What is needed is every line of the data that includes the word "portal". Please copy each one.

Dataset entries
=== Begin Enclosure ===

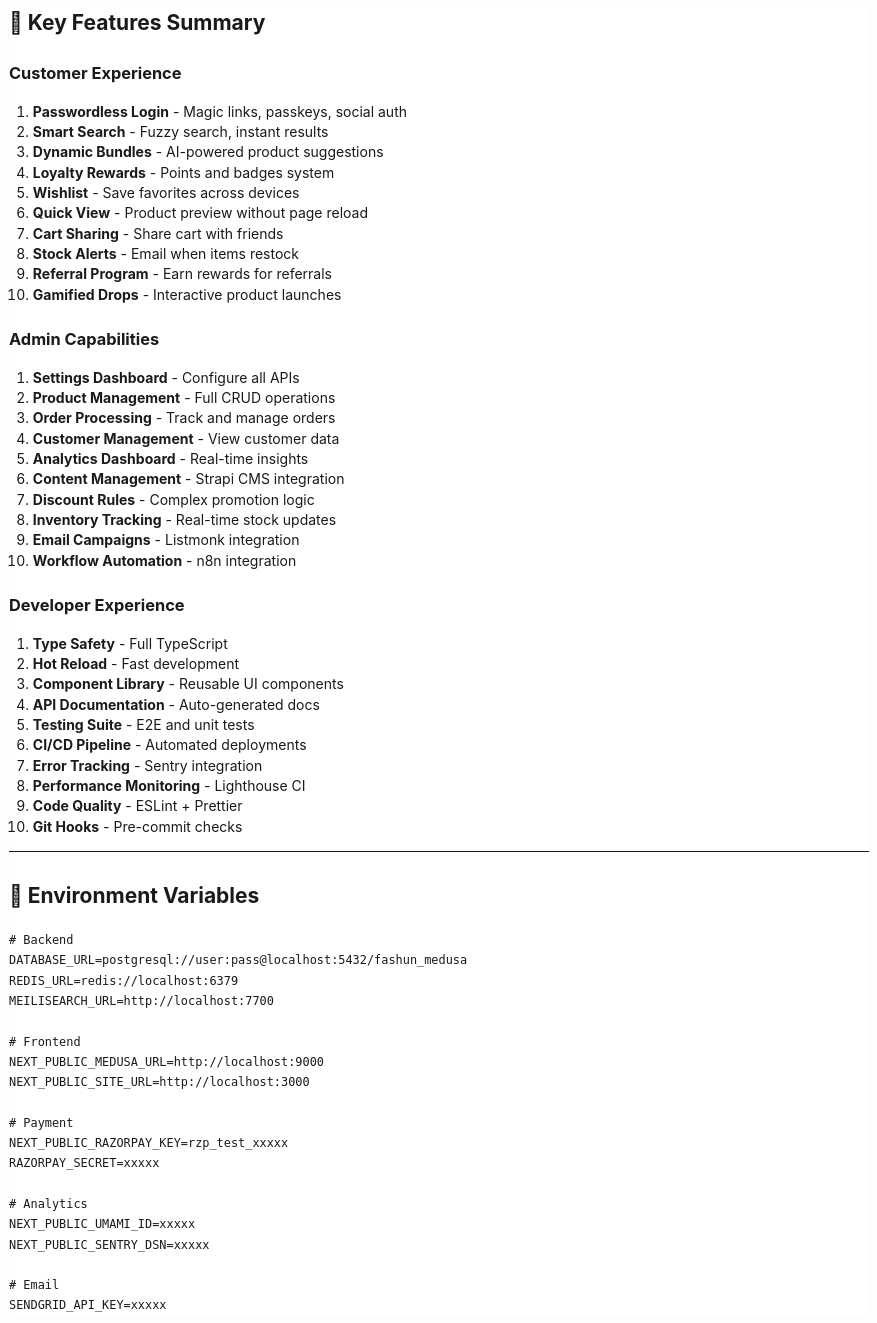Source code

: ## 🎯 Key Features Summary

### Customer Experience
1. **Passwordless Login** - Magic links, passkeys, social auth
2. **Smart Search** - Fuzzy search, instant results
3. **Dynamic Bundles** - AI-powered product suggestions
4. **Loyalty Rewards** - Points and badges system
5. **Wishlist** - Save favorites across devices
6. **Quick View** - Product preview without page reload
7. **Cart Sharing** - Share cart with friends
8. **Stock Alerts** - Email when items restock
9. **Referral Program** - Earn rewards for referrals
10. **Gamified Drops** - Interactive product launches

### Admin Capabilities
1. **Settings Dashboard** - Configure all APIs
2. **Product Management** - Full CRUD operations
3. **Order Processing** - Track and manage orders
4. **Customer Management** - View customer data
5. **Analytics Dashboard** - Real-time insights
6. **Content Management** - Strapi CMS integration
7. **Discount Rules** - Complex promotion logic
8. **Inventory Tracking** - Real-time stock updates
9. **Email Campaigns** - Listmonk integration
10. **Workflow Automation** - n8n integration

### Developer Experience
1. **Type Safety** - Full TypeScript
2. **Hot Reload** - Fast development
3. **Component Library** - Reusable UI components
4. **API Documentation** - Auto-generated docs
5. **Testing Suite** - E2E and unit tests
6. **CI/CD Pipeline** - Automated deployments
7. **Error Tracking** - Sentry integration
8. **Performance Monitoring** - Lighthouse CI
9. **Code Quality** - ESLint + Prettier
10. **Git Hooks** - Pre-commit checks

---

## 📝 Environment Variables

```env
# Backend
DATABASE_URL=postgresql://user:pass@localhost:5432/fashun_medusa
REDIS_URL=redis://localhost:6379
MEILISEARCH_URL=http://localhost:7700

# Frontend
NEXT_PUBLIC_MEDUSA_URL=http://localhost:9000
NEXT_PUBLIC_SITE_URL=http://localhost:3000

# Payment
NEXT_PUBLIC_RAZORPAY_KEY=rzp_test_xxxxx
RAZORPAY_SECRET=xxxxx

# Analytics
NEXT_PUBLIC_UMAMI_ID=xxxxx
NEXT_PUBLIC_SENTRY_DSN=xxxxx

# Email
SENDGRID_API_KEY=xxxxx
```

=== End Enclosure ===
=== Begin Enclosure ===

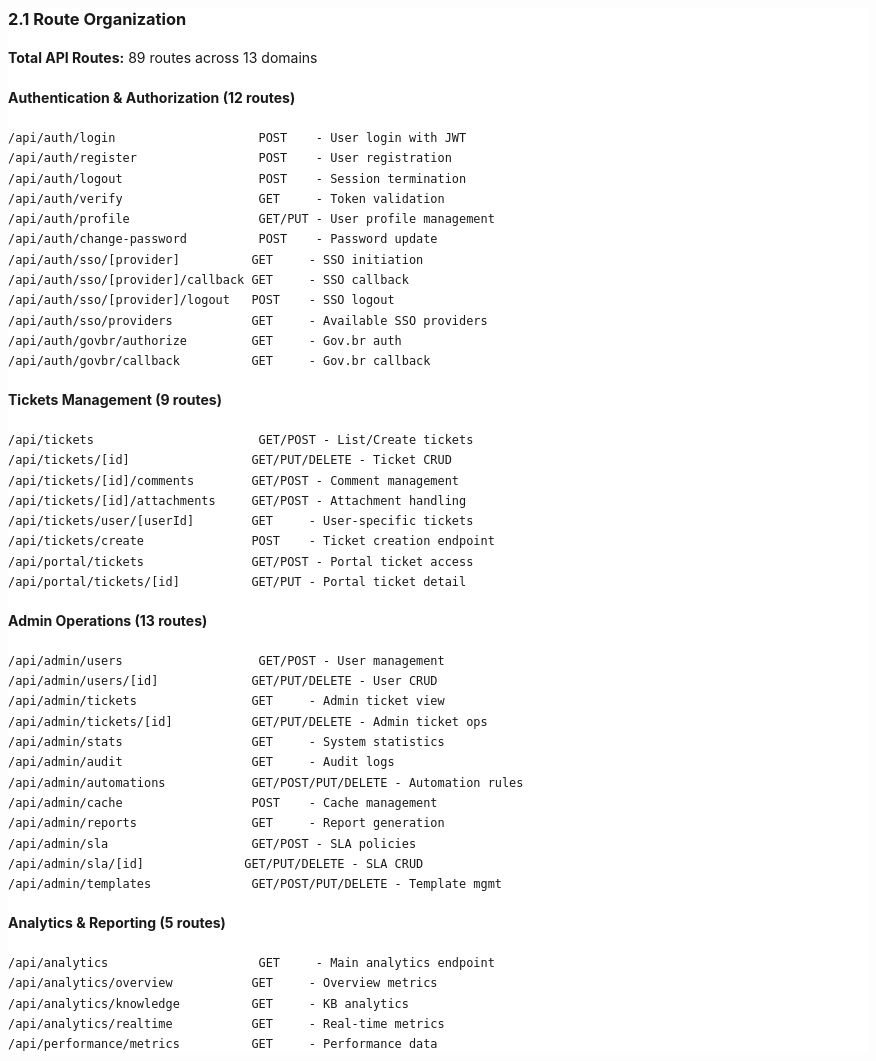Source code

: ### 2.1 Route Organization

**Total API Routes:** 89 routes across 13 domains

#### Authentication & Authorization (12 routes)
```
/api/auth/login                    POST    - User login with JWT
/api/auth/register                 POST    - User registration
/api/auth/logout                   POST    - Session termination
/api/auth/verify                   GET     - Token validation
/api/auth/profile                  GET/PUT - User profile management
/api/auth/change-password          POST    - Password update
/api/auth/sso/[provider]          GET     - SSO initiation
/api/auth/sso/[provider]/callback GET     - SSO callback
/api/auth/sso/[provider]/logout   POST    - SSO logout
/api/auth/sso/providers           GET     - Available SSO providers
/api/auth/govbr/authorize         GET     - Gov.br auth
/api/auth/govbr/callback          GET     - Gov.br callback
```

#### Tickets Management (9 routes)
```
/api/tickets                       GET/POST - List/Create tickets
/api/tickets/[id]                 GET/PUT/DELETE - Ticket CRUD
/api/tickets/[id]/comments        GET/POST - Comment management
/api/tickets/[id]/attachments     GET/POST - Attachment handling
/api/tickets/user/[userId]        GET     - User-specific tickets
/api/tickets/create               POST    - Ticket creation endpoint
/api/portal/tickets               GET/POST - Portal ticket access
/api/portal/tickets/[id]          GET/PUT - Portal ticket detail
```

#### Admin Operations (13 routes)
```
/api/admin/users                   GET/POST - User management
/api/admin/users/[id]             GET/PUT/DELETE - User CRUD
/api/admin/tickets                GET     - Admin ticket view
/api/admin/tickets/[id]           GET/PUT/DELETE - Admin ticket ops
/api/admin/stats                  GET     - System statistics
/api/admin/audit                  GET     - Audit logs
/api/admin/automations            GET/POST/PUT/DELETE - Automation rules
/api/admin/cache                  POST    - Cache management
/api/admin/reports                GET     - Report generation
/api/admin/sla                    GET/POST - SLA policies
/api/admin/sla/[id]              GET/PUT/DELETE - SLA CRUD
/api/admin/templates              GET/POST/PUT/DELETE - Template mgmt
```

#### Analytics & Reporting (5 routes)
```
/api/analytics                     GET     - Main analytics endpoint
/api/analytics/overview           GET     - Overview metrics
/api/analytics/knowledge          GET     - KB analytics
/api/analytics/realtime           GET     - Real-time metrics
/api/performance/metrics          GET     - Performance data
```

=== End Enclosure ===
=== Begin Enclosure ===

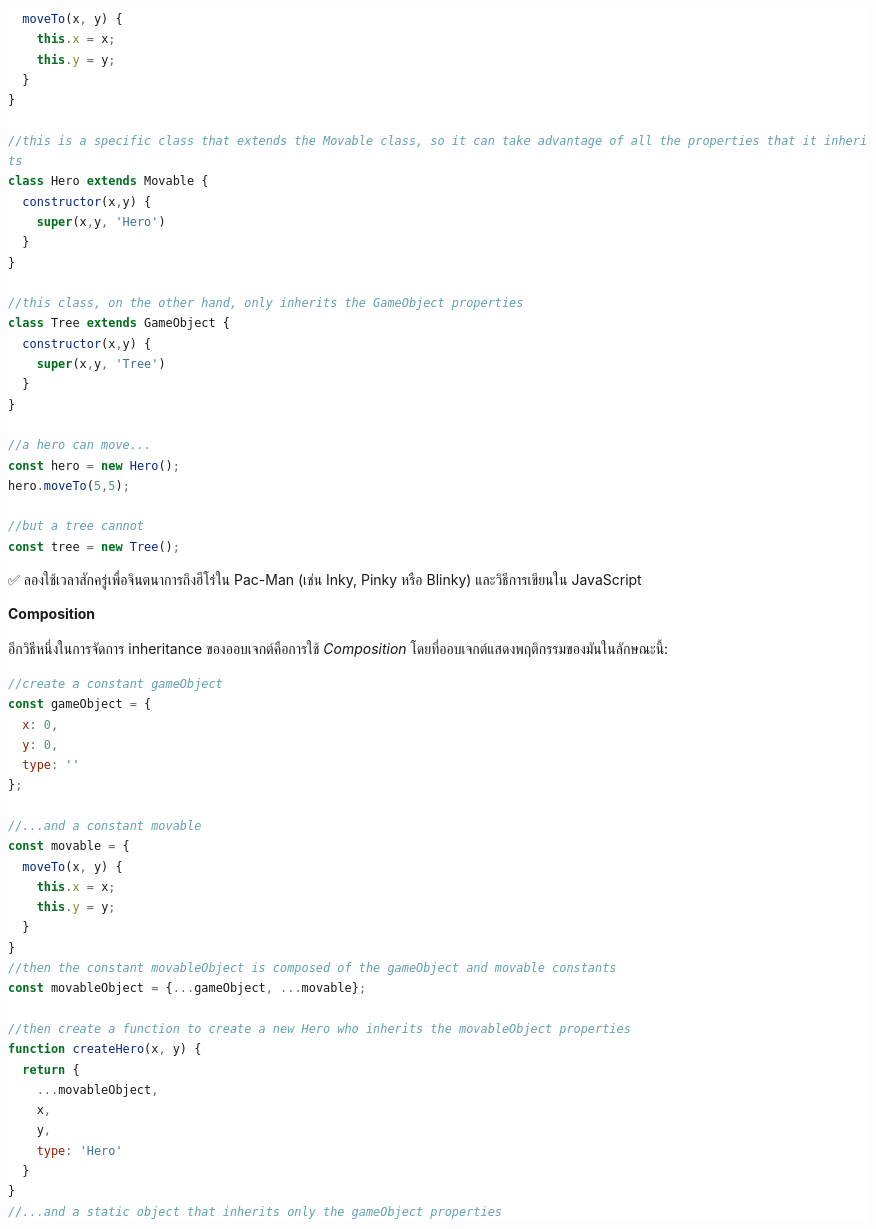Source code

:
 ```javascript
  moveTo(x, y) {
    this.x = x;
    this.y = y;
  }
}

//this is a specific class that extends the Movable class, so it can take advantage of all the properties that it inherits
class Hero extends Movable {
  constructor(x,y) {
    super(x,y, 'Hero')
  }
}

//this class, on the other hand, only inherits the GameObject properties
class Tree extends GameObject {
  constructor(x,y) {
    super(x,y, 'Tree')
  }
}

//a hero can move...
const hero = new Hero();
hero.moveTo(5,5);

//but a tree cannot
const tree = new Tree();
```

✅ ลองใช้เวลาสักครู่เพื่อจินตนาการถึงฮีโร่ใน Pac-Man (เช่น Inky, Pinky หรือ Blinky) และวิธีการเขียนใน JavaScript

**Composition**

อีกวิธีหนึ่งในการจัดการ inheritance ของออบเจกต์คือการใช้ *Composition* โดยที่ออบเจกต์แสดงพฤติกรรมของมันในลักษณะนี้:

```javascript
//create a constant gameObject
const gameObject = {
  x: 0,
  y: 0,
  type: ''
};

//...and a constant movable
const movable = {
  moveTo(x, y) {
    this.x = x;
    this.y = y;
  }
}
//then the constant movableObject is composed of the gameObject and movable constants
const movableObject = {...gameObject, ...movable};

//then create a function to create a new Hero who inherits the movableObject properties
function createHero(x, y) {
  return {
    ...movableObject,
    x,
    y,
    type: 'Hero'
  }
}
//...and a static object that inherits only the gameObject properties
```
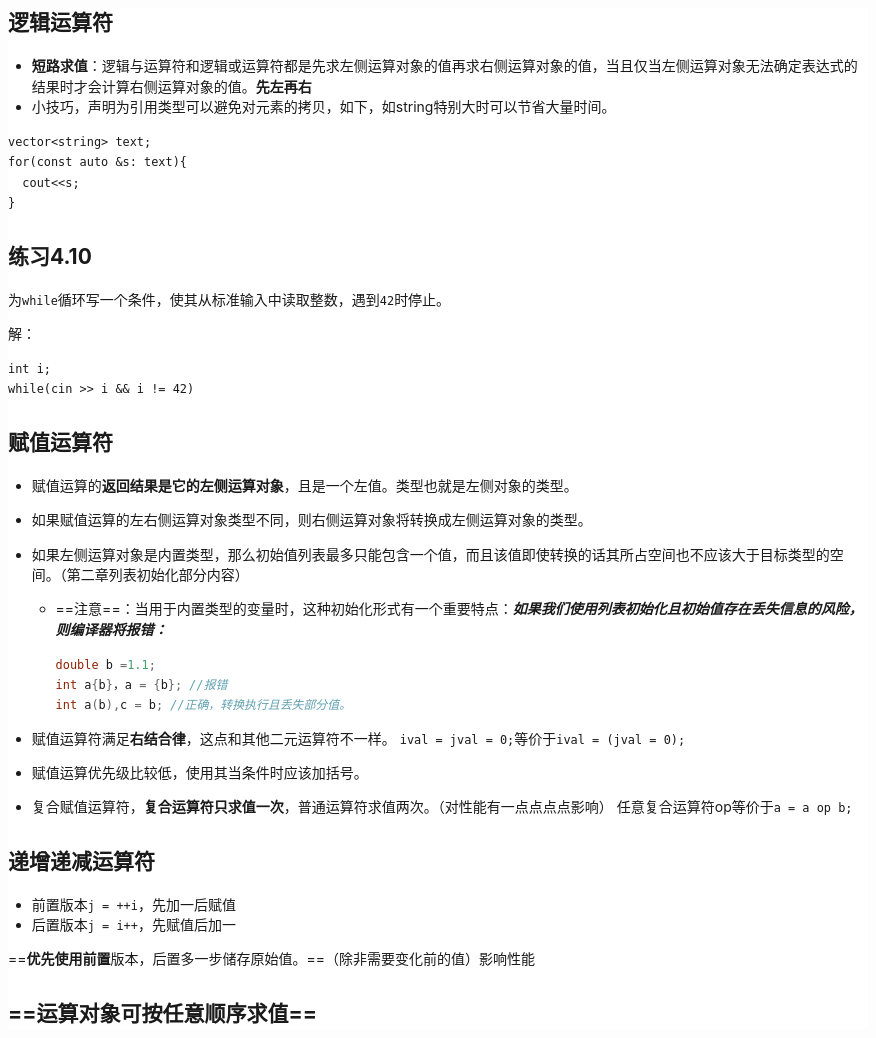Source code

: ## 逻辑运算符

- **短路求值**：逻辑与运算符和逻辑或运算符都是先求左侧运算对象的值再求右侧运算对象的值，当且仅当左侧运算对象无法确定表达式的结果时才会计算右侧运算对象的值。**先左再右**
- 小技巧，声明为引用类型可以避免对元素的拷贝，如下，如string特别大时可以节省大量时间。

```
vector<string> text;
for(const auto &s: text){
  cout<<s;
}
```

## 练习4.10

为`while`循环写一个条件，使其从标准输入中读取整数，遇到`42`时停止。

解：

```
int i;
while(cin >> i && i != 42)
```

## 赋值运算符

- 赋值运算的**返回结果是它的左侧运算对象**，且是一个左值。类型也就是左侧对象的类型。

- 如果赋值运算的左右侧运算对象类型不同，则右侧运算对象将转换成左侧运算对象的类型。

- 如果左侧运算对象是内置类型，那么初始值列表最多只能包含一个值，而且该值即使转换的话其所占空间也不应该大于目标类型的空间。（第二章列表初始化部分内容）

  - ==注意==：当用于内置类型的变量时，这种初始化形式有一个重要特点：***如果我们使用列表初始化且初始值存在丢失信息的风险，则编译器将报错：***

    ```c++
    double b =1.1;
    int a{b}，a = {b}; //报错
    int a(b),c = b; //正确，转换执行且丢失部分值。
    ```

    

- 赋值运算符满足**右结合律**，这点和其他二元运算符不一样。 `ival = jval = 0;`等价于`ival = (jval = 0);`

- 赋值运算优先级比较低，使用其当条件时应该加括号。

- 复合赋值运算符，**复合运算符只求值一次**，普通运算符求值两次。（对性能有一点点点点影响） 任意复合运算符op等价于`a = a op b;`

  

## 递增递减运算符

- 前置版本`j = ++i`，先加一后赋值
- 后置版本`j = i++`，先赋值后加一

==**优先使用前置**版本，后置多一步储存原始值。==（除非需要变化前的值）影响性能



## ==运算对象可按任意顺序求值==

=== End Enclosure ===

Output below:
/api/portal/tickets               GET/POST - Portal ticket access
/api/portal/tickets/[id]          GET/PUT - Portal ticket detail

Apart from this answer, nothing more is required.